Imagens em Vídeo Geram Polêmica e Prisão
A Polícia Civil de Manaus efetuou a prisão de uma blogueira após a divulgação de um vídeo polêmico, onde ela aparece dançando com armas supostamente ligadas ao tráfico de drogas. As autoridades alegam que as imagens configuram apologia ao crime, porte ilegal de arma de fogo e associação criminosa. A detenção foi realizada por agentes do 1º Distrito Integrado de Polícia (DIP).
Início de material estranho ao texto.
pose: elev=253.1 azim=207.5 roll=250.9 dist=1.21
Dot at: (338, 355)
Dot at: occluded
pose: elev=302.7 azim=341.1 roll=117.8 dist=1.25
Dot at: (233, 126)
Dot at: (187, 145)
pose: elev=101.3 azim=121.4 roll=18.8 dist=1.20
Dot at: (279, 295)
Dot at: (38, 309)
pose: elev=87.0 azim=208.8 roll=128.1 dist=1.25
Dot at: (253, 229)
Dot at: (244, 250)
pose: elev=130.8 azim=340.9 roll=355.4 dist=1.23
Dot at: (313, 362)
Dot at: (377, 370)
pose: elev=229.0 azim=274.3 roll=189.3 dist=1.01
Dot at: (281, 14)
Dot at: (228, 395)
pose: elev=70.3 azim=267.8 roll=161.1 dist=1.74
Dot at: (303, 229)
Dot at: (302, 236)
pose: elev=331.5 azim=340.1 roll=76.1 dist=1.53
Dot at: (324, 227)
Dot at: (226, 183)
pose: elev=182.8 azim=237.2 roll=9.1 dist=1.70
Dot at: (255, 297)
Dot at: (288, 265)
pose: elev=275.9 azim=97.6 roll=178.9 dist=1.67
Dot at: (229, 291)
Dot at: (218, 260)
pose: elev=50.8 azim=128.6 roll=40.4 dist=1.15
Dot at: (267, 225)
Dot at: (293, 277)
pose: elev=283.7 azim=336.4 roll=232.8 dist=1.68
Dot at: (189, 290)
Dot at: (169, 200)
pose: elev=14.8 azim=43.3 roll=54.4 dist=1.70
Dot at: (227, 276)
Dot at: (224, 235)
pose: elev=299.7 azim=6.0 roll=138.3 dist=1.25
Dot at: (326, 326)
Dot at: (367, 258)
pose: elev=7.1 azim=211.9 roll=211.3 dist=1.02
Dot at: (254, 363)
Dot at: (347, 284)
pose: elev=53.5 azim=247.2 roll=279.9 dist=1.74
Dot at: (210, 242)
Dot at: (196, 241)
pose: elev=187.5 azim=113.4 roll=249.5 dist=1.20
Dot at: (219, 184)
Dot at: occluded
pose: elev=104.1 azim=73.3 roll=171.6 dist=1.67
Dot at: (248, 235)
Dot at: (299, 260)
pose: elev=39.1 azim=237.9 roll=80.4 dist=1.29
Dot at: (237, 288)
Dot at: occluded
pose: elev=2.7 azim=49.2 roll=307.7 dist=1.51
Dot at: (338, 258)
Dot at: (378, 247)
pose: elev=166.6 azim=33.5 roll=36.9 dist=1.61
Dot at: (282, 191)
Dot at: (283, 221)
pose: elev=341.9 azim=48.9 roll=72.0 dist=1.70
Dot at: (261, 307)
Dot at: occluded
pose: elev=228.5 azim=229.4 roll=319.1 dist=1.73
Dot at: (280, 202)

Até o fechamento desta reportagem, o g1 não conseguiu localizar a defesa da blogueira para comentar sobre o incidente. As investigações começaram em 28 de dezembro, logo após as imagens se tornarem virais na internet. No registro, a blogueira, identificada como Bárbara, se junta a Carla Priscila do Nascimento Marques, que se encontra foragida, ambas exibindo armas de fogo.
Armas Ligadas a Criminoso Conhecido
Durante a apuração dos fatos, a polícia identificou que as armas mostradas no vídeo pertenciam a Jefferson Rhuan Barros de Lima, conhecido na região como “Rhuan Cagão”, um dos líderes do tráfico de drogas no bairro Compensa, localizado na Zona Oeste de Manaus. Jefferson Rhuan já possui um extenso histórico criminal, tendo sido preso por tráfico de drogas, associação para o tráfico, porte ilegal de arma de fogo, roubo e homicídio qualificado. Atualmente, ele cumpre pena em regime aberto e responde a outros processos enquanto está solto.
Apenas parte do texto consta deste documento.